DonatoLanzillotti / Computational_Intelligence23

Repo for the Computational Intelligence Course
0 stars 0 forks source link

Peer Rewiew (Lab 10) #10

Open AllegraRoberto opened 10 months ago

AllegraRoberto commented 10 months ago

Hi Donato, I've reviewed your code and I really appreciate your strategy, especially because it closely aligns with the one I used. Your code structure is generally clear, and you've effectively used functions to modularize different parts of the code. However, it would be beneficial to include comments or docstrings to explain the purpose of each function and its parameters. The training functions (train_agent_1, train_agent_2, train_agent_2_v2) appear to be functioning correctly.
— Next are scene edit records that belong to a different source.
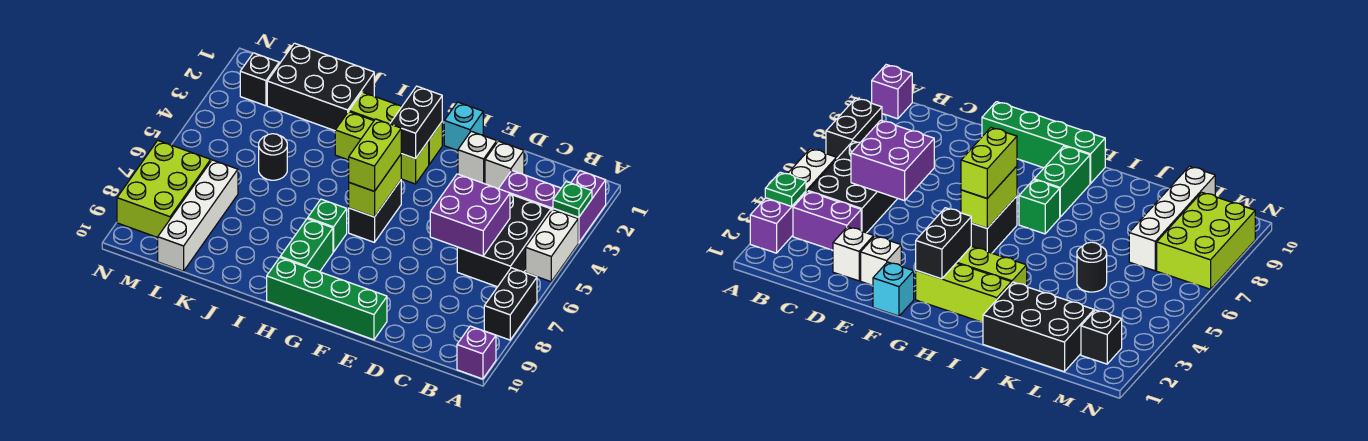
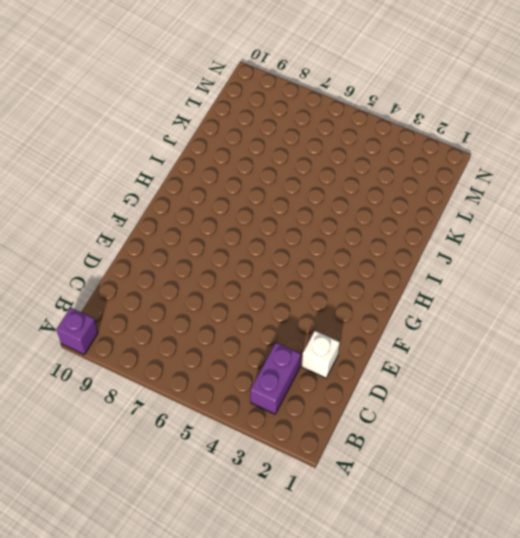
none -> purple brick A2:A3 level 1
none -> white brick A4:A5 level 1
none -> black brick A7:A8 level 1

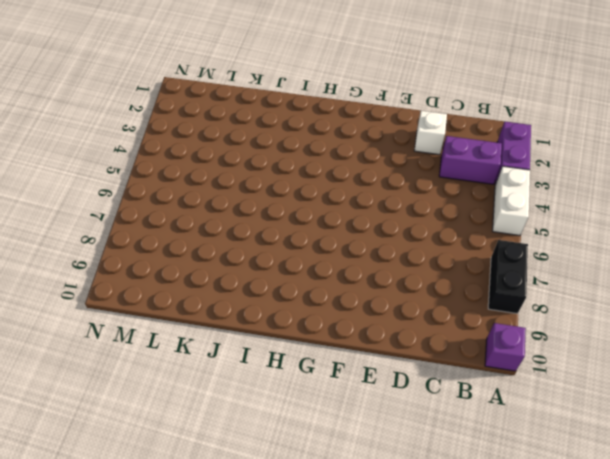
none -> black brick B4:C6 level 1
none -> white brick E2 level 1
none -> green brick E10:H10 level 1

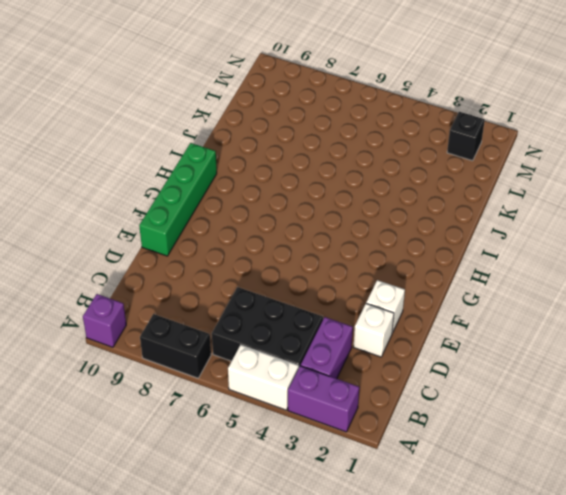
none -> cyan brick F1 level 1
none -> lime brick G2:I2 level 1
none -> lime brick G3:I3 level 1

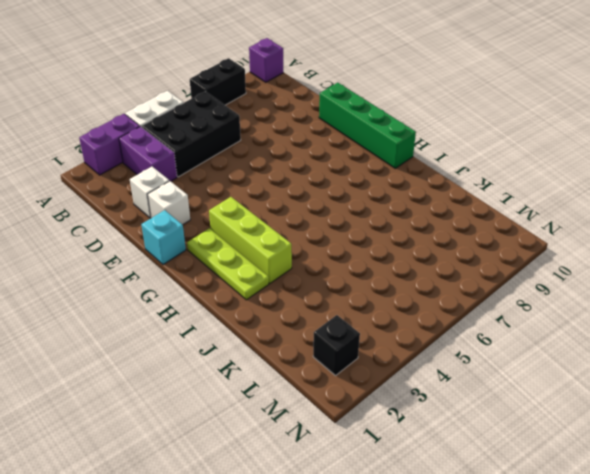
lime plate G2:I2 level 1 -> lime brick G2:I2 level 1
none -> black brick G5:G6 level 1
none -> green brick H7 level 1
none -> green brick H8:H9 level 1

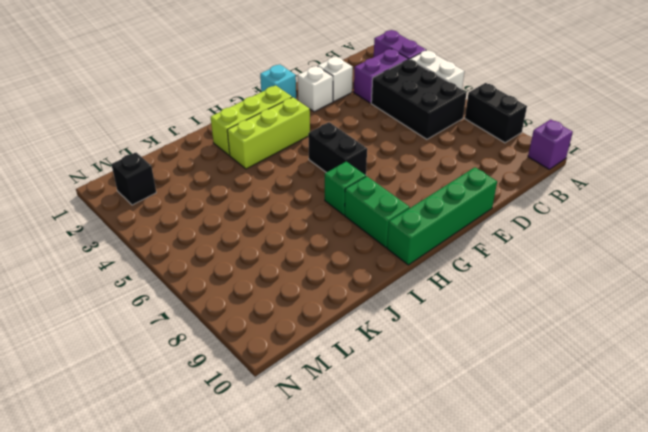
none -> black brick J1:L2 level 1
none -> black round brick K5 level 1
none -> white brick L7:L10 level 1

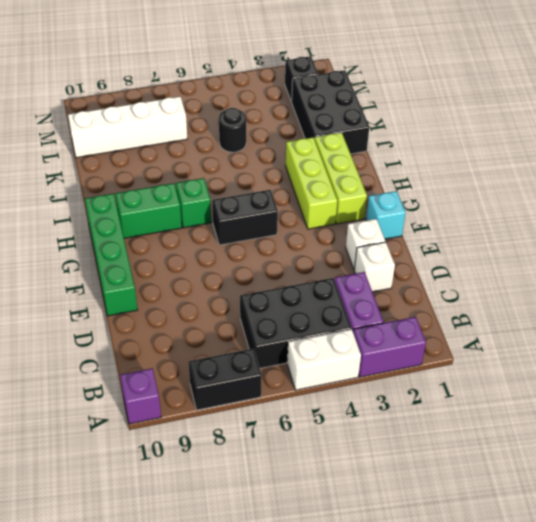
none -> lime brick M7:N9 level 1
none -> green plate A3 level 2
none -> purple brick C5:D6 level 2

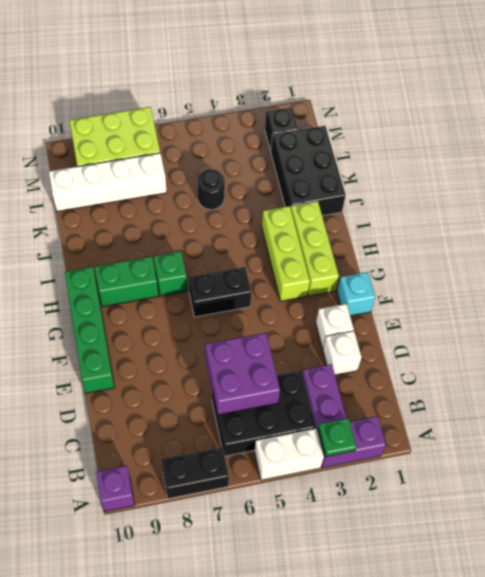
none -> black brick G2:G3 level 2
none -> lime brick G5:G6 level 2
none -> lime brick G5:G6 level 3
Still, I would suggest considering the addition of a mechanism to save and load the state-action dictionaries to avoid the need for retraining each time. I don't fully agree with assigning a higher reward for a draw than a win in the third function. Even if the agent starts playing second, it should always aim for victory. If winning is not possible, then it can settle for a draw. Adjusting the reward values could help achieve this desired behavior. The testing functions (policy_vs_random, random_vs_policy, policy_vs_policy, policy1_vs_policy2, human_vs_policy) provide effective means to evaluate the trained agents. The results section at the end, where you test the agents against each other and a human player, is clear and informative. I would recommend handling user input errors more gracefully in the human_vs_policy function. For instance, if the user enters a non-integer or an unavailable move, consider providing a clear error message and prompting again. Overall, great job! Best of luck for your exam!